(Page-level text extractions)

• • •

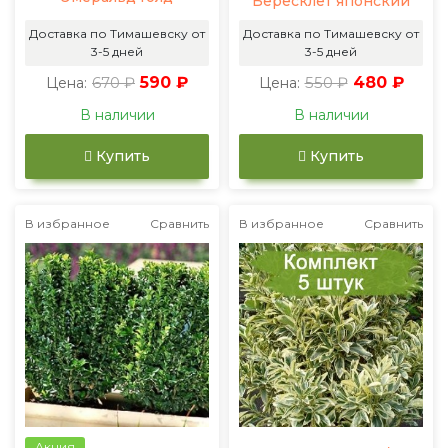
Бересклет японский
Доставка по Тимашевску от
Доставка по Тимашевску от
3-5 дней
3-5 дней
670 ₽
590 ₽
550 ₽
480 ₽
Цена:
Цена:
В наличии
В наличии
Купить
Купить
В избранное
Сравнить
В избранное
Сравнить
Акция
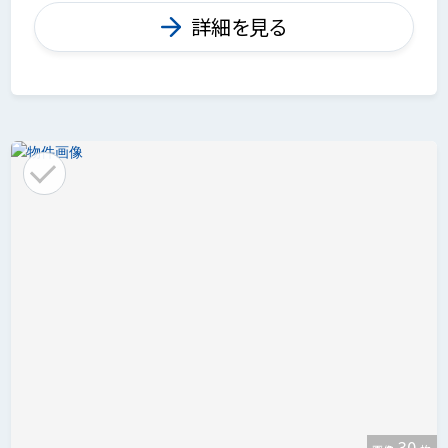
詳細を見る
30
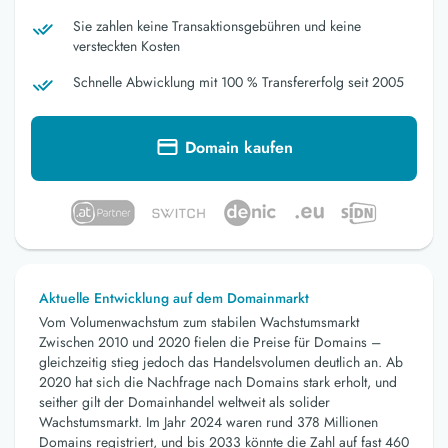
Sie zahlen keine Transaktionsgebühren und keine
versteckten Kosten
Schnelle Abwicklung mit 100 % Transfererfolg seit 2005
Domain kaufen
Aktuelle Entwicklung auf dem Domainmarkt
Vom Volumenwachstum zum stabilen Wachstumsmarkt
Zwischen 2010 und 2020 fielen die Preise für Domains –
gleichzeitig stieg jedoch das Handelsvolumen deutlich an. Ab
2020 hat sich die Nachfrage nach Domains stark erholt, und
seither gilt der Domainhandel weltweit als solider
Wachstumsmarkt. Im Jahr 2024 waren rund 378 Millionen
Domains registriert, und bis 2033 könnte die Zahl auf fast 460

• • •

- [TASK ITEM]: Your job is to copy each entry exactly as written; the pictures do not go in.

- [FINISHED EXERCISE]:
Бересклет японский
Доставка по Тимашевску от
Доставка по Тимашевску от
3-5 дней
3-5 дней
670 ₽
590 ₽
550 ₽
480 ₽
Цена:
Цена:
В наличии
В наличии
Купить
Купить
В избранное
Сравнить
В избранное
Сравнить
Акция
詳細を見る
30
Sie zahlen keine Transaktionsgebühren und keine
versteckten Kosten
Schnelle Abwicklung mit 100 % Transfererfolg seit 2005
Domain kaufen
Aktuelle Entwicklung auf dem Domainmarkt
Vom Volumenwachstum zum stabilen Wachstumsmarkt
Zwischen 2010 und 2020 fielen die Preise für Domains –
gleichzeitig stieg jedoch das Handelsvolumen deutlich an. Ab
2020 hat sich die Nachfrage nach Domains stark erholt, und
seither gilt der Domainhandel weltweit als solider
Wachstumsmarkt. Im Jahr 2024 waren rund 378 Millionen
Domains registriert, und bis 2033 könnte die Zahl auf fast 460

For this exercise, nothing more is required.